İkinci olay, mantardan zehirlenmeydi. Doktorlar ondan umudu kesmişlerdi. Galina sevgilisini kurtarmak için tam üç ay uğraştı. O dönemde Sovyetler Birliği’nde mantar zehirlenmesine karşı ilaç yoktu. Galina, Sovyetler Birliği Barış Komitesi’nin yardımını istedi. Onlar da ünlü Fransız bilim adamı ve Nâzım’ın dostu Fréderic Joliot-Curie’ye telgraf çekerek durumu bildirdiler. Joliot-Curie gerekli ilaçları buldu, Aragon’un aracılığıyla ilaçlar Moskova’ya yollandı ve Nâzım kurtuldu.
Üçüncü olay da Bakü’de oldu. Nâzım, Ekber Babayev ve Galina’yla birlikte Azerbaycan’a gitmişti. Ünlü yazar Resul Rıza bir akşam onları yemeğe davet etti. Sofrada Azerbaycan şarapları, mezeler ve Türk yemekleri vardı. Nâzım bayıldı bu yemeklere ve galiba ölçüyü kaçırdı, günün yorgunluğu da buna eklenince fazla dayanamadı, “Kalkalım artık, ben tükendim,” diyerek sofradan kalktı. Otele döndüler. Nâzım’ın yüzü bembeyaz olmuştu. Yüzünde ter taneleri belirdi, kusmaya başladı. Galina onun nabzını bakmak istedi, bulamadı. Kalbi durmuş gibiydi. Galina o akşam ne yaptıysa yaptı, Nâzım’ı ölümden kurtardı.
Dördüncü olay da Varşova’da oldu. Nâzım yine sofrada ölçüyü kaçırmıştı. Ama içkiden değil, yemeklerden. Nâzım’ın karnında bir şişkinlik, bir sancı; bunlar kalbi sıkıştırıyordu. Nâzım az daha gidiyordu. Yine Galina onu yarı yoldan geri çevirdi.
Ölüm yolculuklarının beşincisi de İvan İvanoviç Var mıydı, Yok muydu? adlı komedinin yasaklanması yüzünden oldu. Galina bir pazar günü eve döndüğünde bir de ne görsün, Nâzım yatağa uzanmış bir kalıp, yatıyor.

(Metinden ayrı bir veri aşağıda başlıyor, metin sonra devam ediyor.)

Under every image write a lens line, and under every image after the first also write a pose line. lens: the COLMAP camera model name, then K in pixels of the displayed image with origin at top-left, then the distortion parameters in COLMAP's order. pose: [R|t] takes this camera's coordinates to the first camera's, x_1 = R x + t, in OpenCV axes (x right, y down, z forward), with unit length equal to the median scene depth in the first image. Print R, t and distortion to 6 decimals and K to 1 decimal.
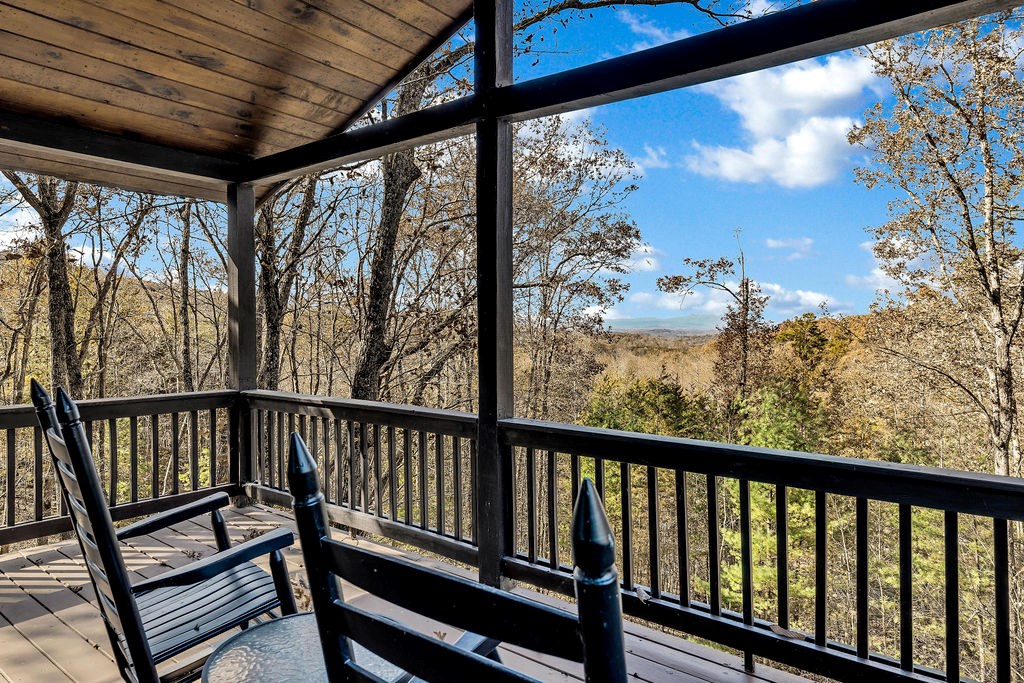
lens RADIAL K [[469.6, 0, 515.2], [0, 469.6, 324.4], [0, 0, 1]] dist [0.000945, 0.000629]
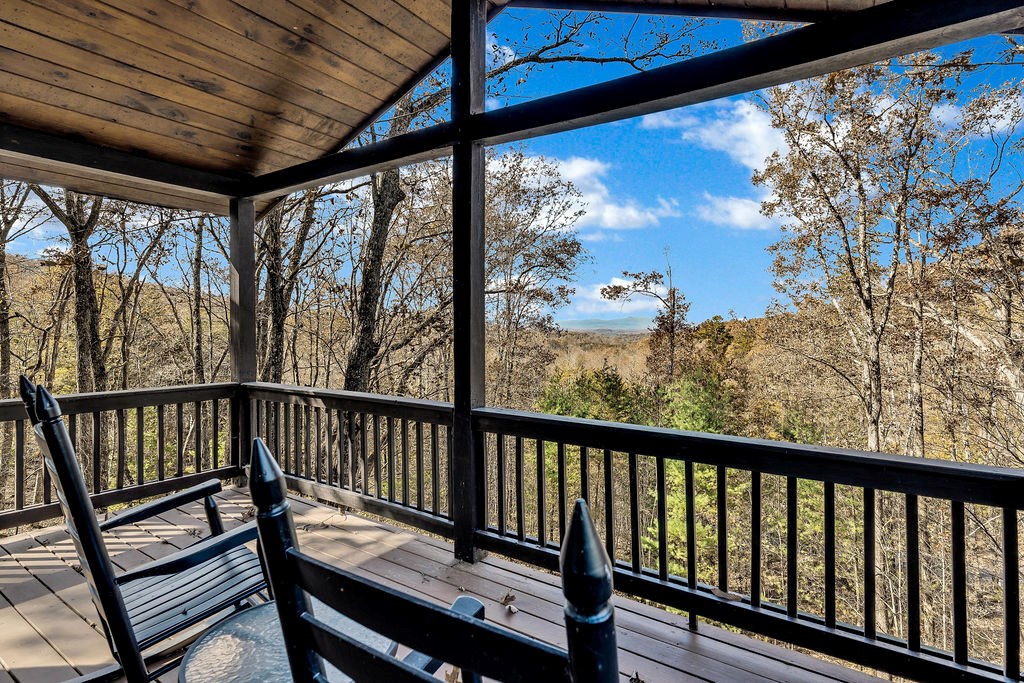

Komodinin üzerinde de yaklaşık elli tane Nembutal tableti duruyor. Nâzım kimbilir bunların kaçını yutmuş, ölümü bekliyordu. Bu bir intihar girişimiydi. Çünkü Nâzım çok özenerek yazdığı bu oyunda Sovyetlerde kişiye tapma eylemini eleştirmiş ve oyun yasaklanmıştı.
Galina, Nâzım’ı bu halde görünce çılgına döndü. Midesini yıkatarak onu bir kez daha hayata döndürdü. Nâzım 1957 Nisanı’nda Bükreş’ten Galina’ya yolladığı bir mektupta şunları yazıyordu: Galina, beni en aşağı dört kere ölümden kurtardın. İyi mi ettin, fena mı? Galiba her şeye rağmen yaşadığıma memnunum.
Bu dünyada bunun üstüne de memnunluk yok galiba, sağ ol kızım.